## Data segment
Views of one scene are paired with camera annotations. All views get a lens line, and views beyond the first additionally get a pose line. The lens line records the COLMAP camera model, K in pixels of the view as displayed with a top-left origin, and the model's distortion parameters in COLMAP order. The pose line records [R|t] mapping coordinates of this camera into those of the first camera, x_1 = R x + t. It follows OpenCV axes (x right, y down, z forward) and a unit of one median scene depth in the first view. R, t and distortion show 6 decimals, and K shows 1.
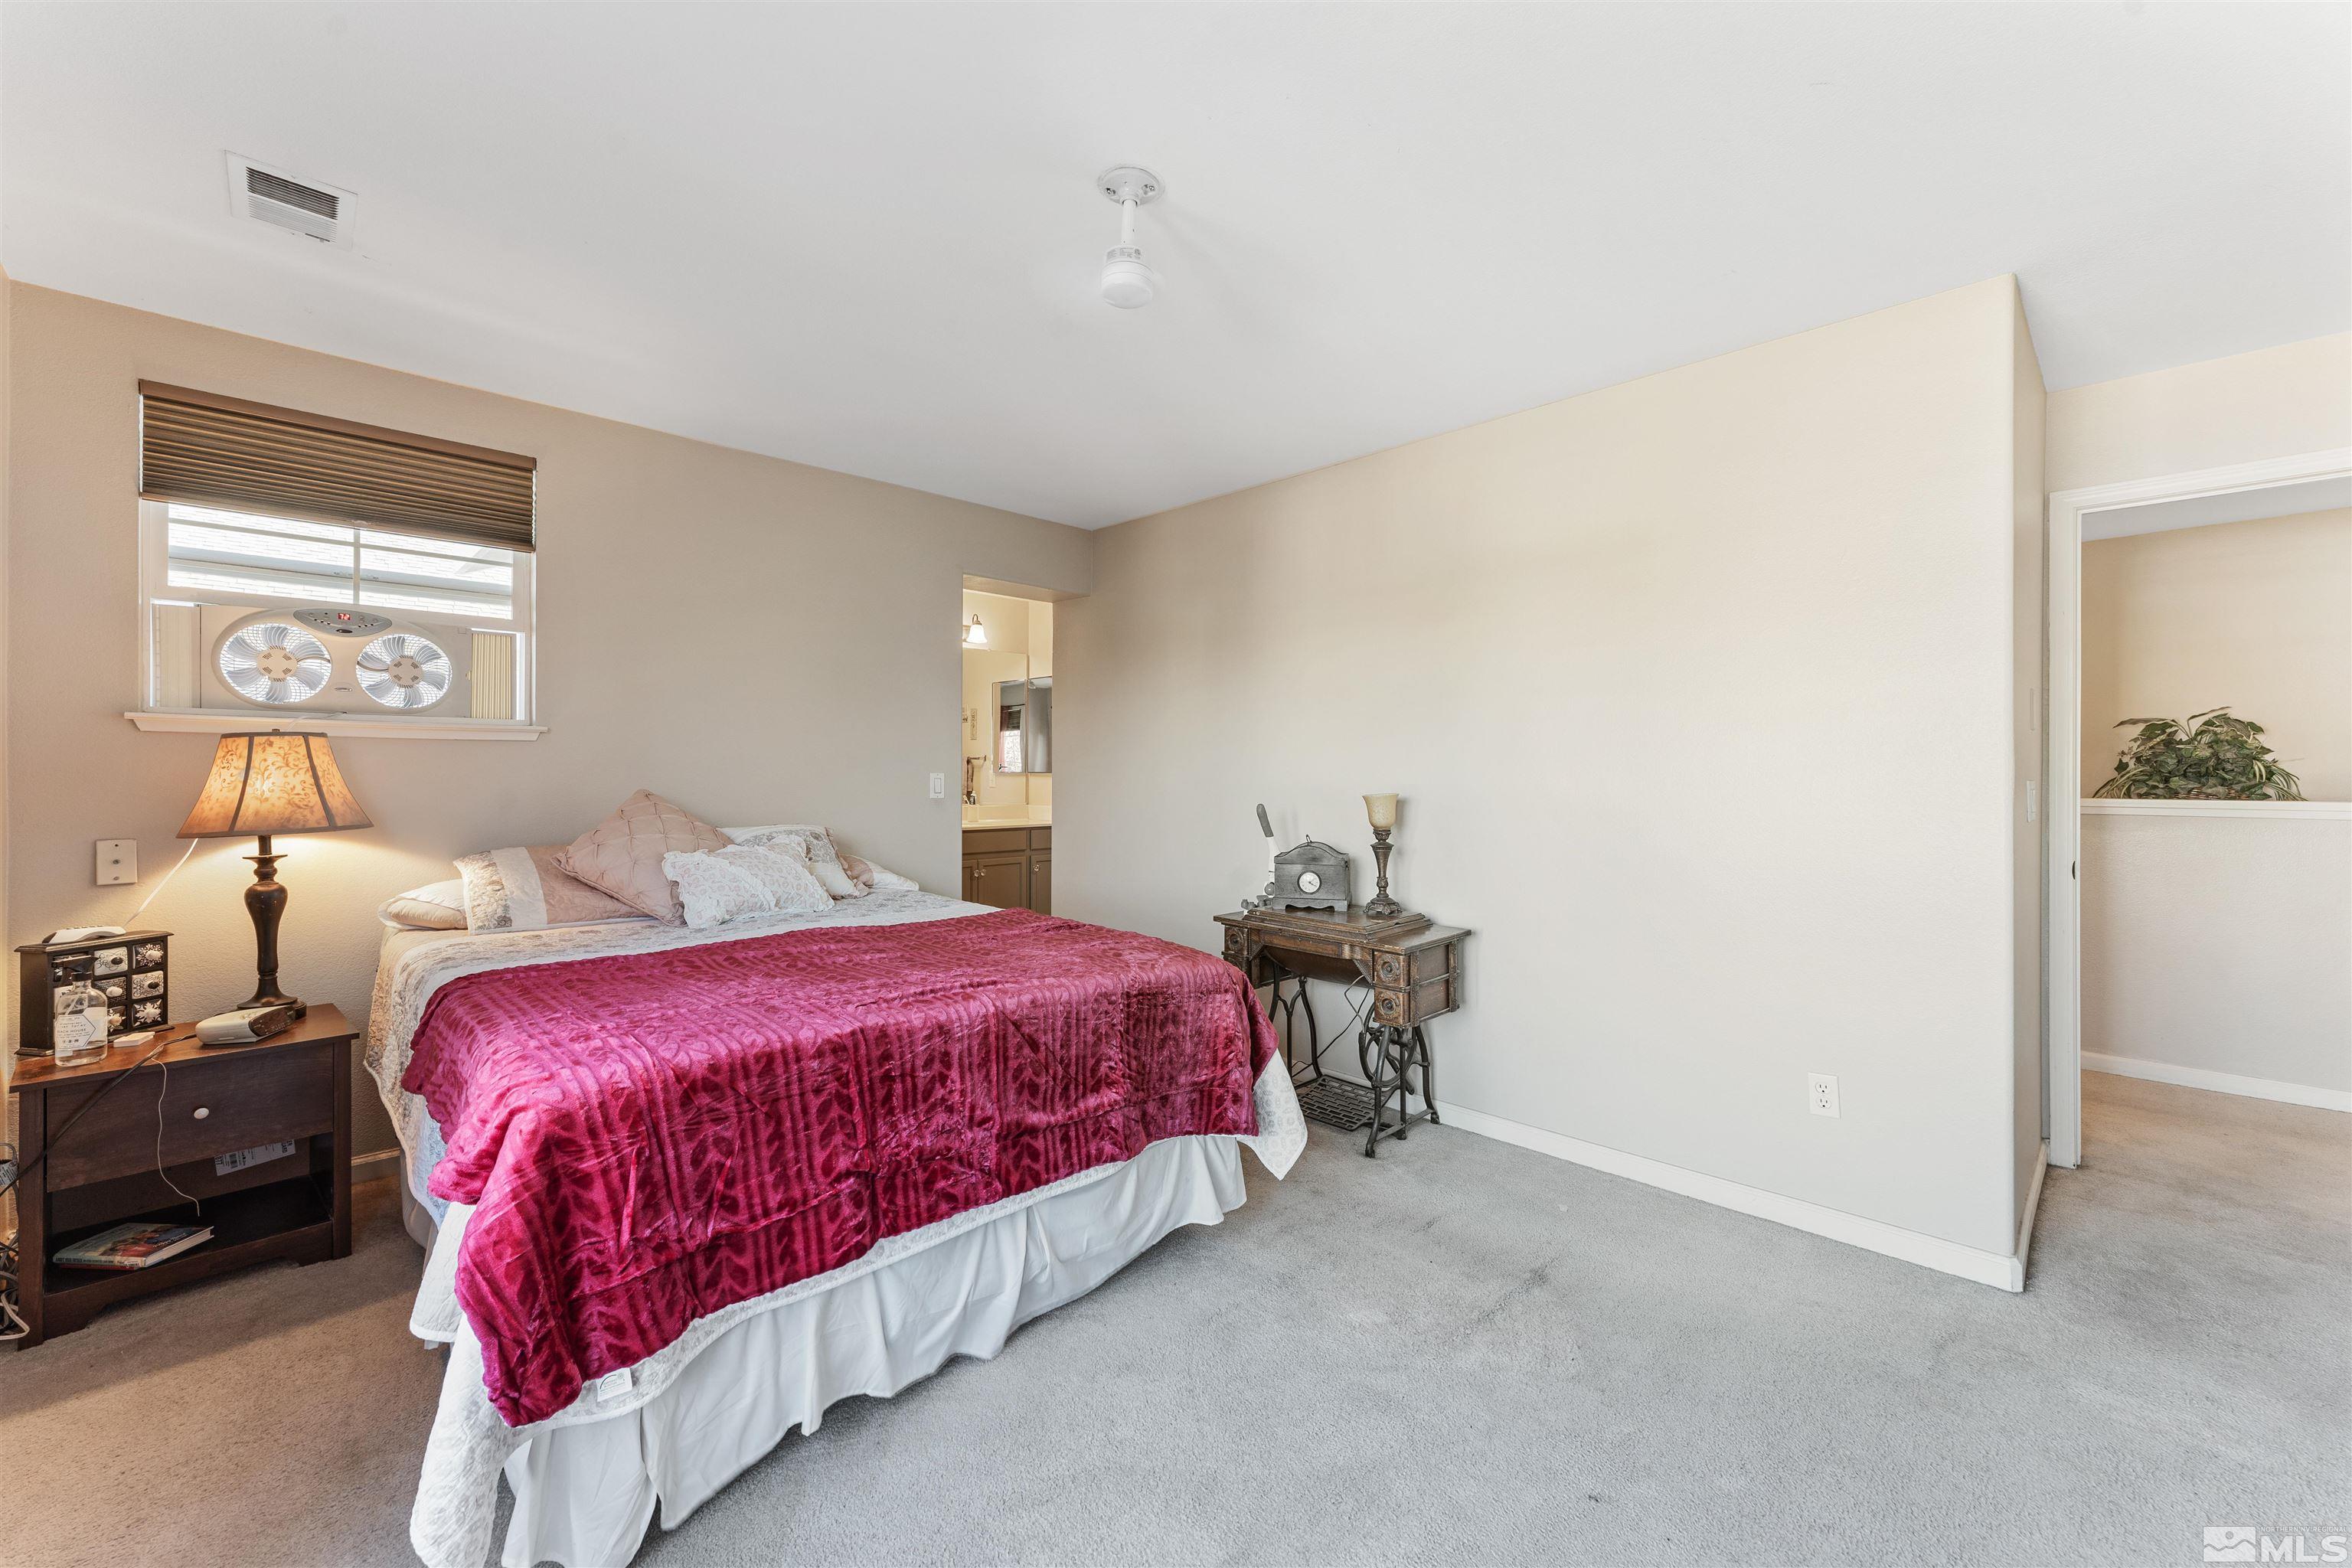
lens RADIAL K [[930.6, 0, 1183.1], [0, 930.6, 779.6], [0, 0, 1]] dist [-0.001450, -0.000194]
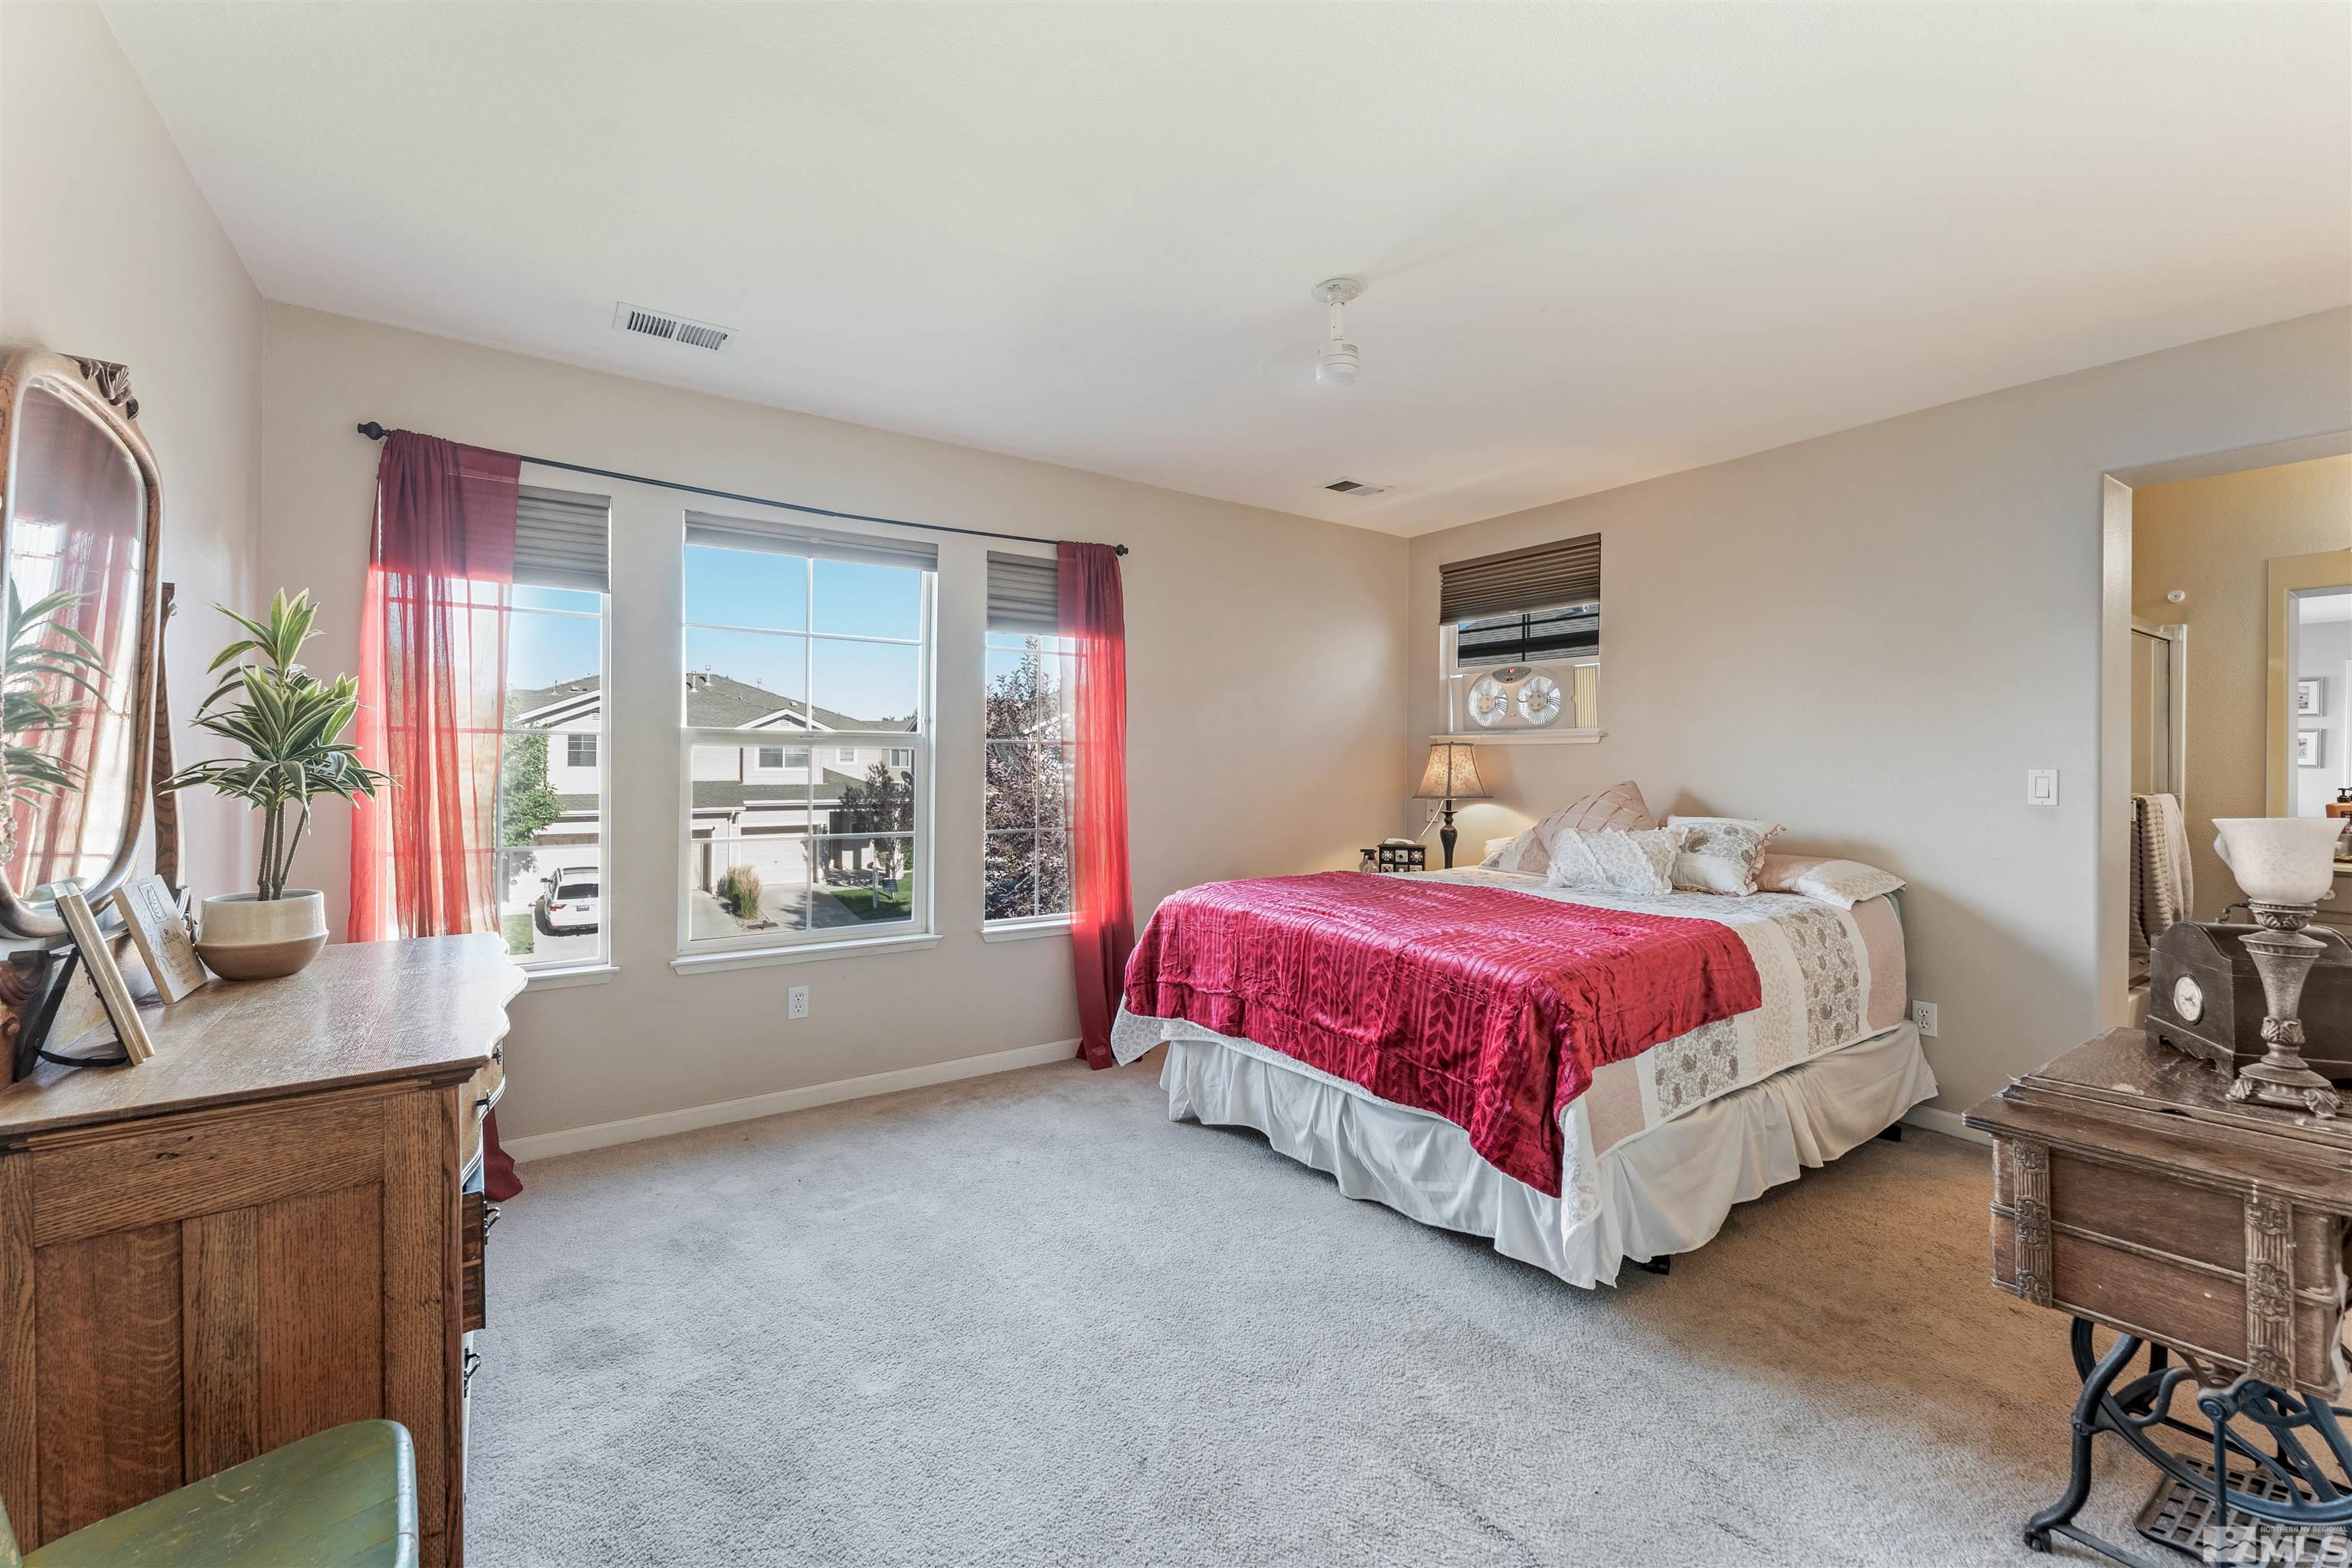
lens RADIAL K [[946.3, 0, 1180.3], [0, 946.3, 759.2], [0, 0, 1]] dist [0.000167, 0.000018]
pose [[-0.140193, -0.005646, -0.990108, 0.931220], [-0.013671, 0.999899, -0.003766, -0.005579], [0.990030, 0.013008, -0.140257, 0.738451]]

## Aim of the task
Rewrite the whole listing above as a numbered list with no blank lines, and leave the pictures out.

## Task result
1. Views of one scene are paired with camera annotations. All views get a lens line, and views beyond the first additionally get a pose line. The lens line records the COLMAP camera model, K in pixels of the view as displayed with a top-left origin, and the model's distortion parameters in COLMAP order. The pose line records [R|t] mapping coordinates of this camera into those of the first camera, x_1 = R x + t. It follows OpenCV axes (x right, y down, z forward) and a unit of one median scene depth in the first view. R, t and distortion show 6 decimals, and K shows 1.
2. lens RADIAL K [[930.6, 0, 1183.1], [0, 930.6, 779.6], [0, 0, 1]] dist [-0.001450, -0.000194]
3. lens RADIAL K [[946.3, 0, 1180.3], [0, 946.3, 759.2], [0, 0, 1]] dist [0.000167, 0.000018]
4. pose [[-0.140193, -0.005646, -0.990108, 0.931220], [-0.013671, 0.999899, -0.003766, -0.005579], [0.990030, 0.013008, -0.140257, 0.738451]]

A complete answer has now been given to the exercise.